* **Aim of the exercise**: In the text on the L. elliptica mantle transcriptome, in what year was carbonic anhydrase first identified in the shell?

* **Extracted text**:
++++++++
The presence of putative transcripts for carbonic anhydrase in L. elliptica mantle is unsurprising as this protein was first identified in the shell in 1948 [78] and it has subsequently been implicated in matrix mineralisation by generating an acidic environment through the conversion of respiratory CO2 into HCO3 in the presence of water [38]. Putative transcripts for the matricellular glycoprotein, secreted protein acidic rich in cystein (SPARC, a basal membrane component) were also identified. This trimodular protein promotes proper assembly and maturation of the matrix scaffold and is highly conserved in animal phyla [79]. In vertebrates the latter is achieved in part through the interaction of SPARC with fibril forming collagens (I, II, III and V) [80, 81] and although it is necessary to conduct further work to better characterize these transcripts, orthologues of collagen I, II and V were identified.

Additional transcripts identified in the L. elliptica mantle transcriptome potentially implicated in ECM formation/turnover in metazoans include the thrombospondins, which are a family of large, secreted, multi-modular, calcium-binding glycoproteins which appear to interact with collagens and integrins and have been implicated in skeletal disorders in mammals [82]. Transcripts for tenascin, a large glycoprotein containing several fibronectin III type repeats and implicated in cell adhesion in chordates was identified in L. Elliptica [83]. Interestingly, several transcripts for metalloproteinase 1 (collagenase 1) which are important in extracellular matrix turnover were also identified. It is apparent even from this brief consideration that numerous homologues of genes identified in the ECM of the vertebrate skeleton are also present in the mantle transcriptome. Future work will permit a more precise characterization of the localization and function of these mantle transcripts and hence provide a better understanding of shell formation. This will be essential for ecophysiological studies.
++++++++
* **Source material**:
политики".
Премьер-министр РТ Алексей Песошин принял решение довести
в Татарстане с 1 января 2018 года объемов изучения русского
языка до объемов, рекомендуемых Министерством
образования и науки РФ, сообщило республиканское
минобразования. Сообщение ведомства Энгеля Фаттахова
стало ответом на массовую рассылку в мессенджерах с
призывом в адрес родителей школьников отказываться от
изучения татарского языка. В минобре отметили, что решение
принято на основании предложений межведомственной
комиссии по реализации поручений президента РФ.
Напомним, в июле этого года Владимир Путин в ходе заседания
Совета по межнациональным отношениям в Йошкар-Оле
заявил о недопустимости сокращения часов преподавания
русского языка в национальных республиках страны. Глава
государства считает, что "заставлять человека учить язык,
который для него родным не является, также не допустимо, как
++++++++
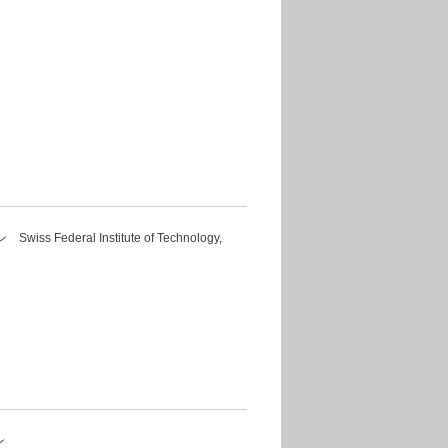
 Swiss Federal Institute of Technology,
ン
++++++++
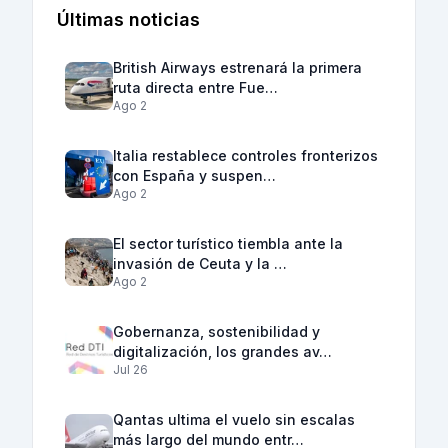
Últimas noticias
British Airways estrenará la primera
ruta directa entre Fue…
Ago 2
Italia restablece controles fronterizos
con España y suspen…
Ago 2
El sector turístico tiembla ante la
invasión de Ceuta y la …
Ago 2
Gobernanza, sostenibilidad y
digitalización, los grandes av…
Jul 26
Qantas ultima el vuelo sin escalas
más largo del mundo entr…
++++++++
* **Written solution**: 1948